The fifth annual Prom and Graduation Project Summit was coordinated by the Alcohol and Chemical Abuse Council. Students met in small groups and discussed various strategies used in the past like mock crash demonstrations in school parking lots, posters and “grim reaper” sightings in which a student dressed as the grim reaper pulls unsuspecting students out of class to demonstrate how a teen could exist one moment and not the next.

But students were careful that their strategies didn’t cross over into sources of entertainment.

“Everyone sees (such options) but forgets and still goes out on prom night and drinks,” said Sommer Streeval, a Talawanda senior.

Students thought strategies should lean harder on personal connections. Sophie Fening, a junior at Middletown, said the high school has displayed letters written by elementary kids, urging their upper level peers not to drink and drive.

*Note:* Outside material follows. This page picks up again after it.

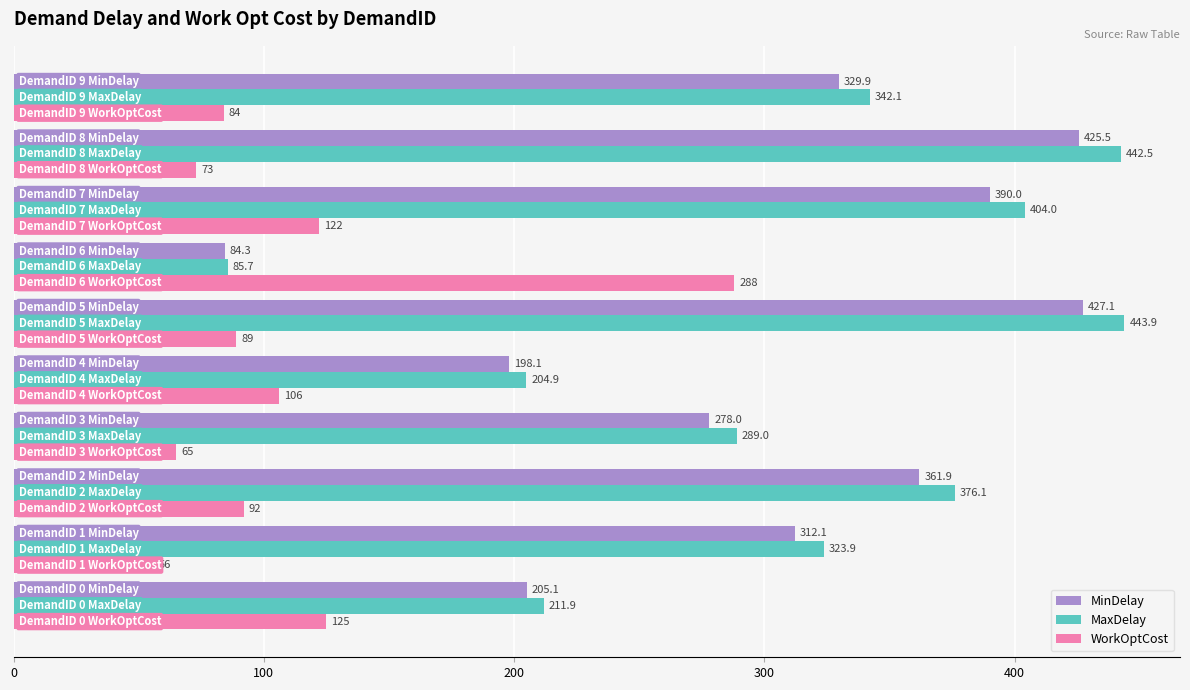

At how many categories does at least one series exceed 203?

10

Fening expanded on the idea.

“If you put them under windshield wipers of (students’) cars, that would be better,” she said. “People won’t stop to look (at letters displayed in the high school).”

Minutes earlier Fening took part in a simulator — a Hyundai Accent with optical mouse pads under its wheels which are wired through the vehicle’s steering column and into a virtual reality headset — demonstrating drunken driving and driving while texting.

Fening ran over a virtual pedestrian taking the “texting” simulator.

“Taking your eyes off the road just for one second is worse than you think it is,” she said.

Various representatives for area law enforcement agencies were on hand to talk with students and help them plan their campaigns moving forward. Students were allowed to pepper law enforcement with questions during a mock press conference.

Middletown police Chief Greg Schwarber met with students Thursday. He liked ideas of incorporating their anti-drinking campaigns to Facebook.

“We’re a resource for them,” said Schwarber, who was hit head-on by a drunken driver in January 2010.

When asked how he kept the students on task to make sure the topic of sobriety was taken seriously, he smiled.

“They’re doing that themselves,” he said.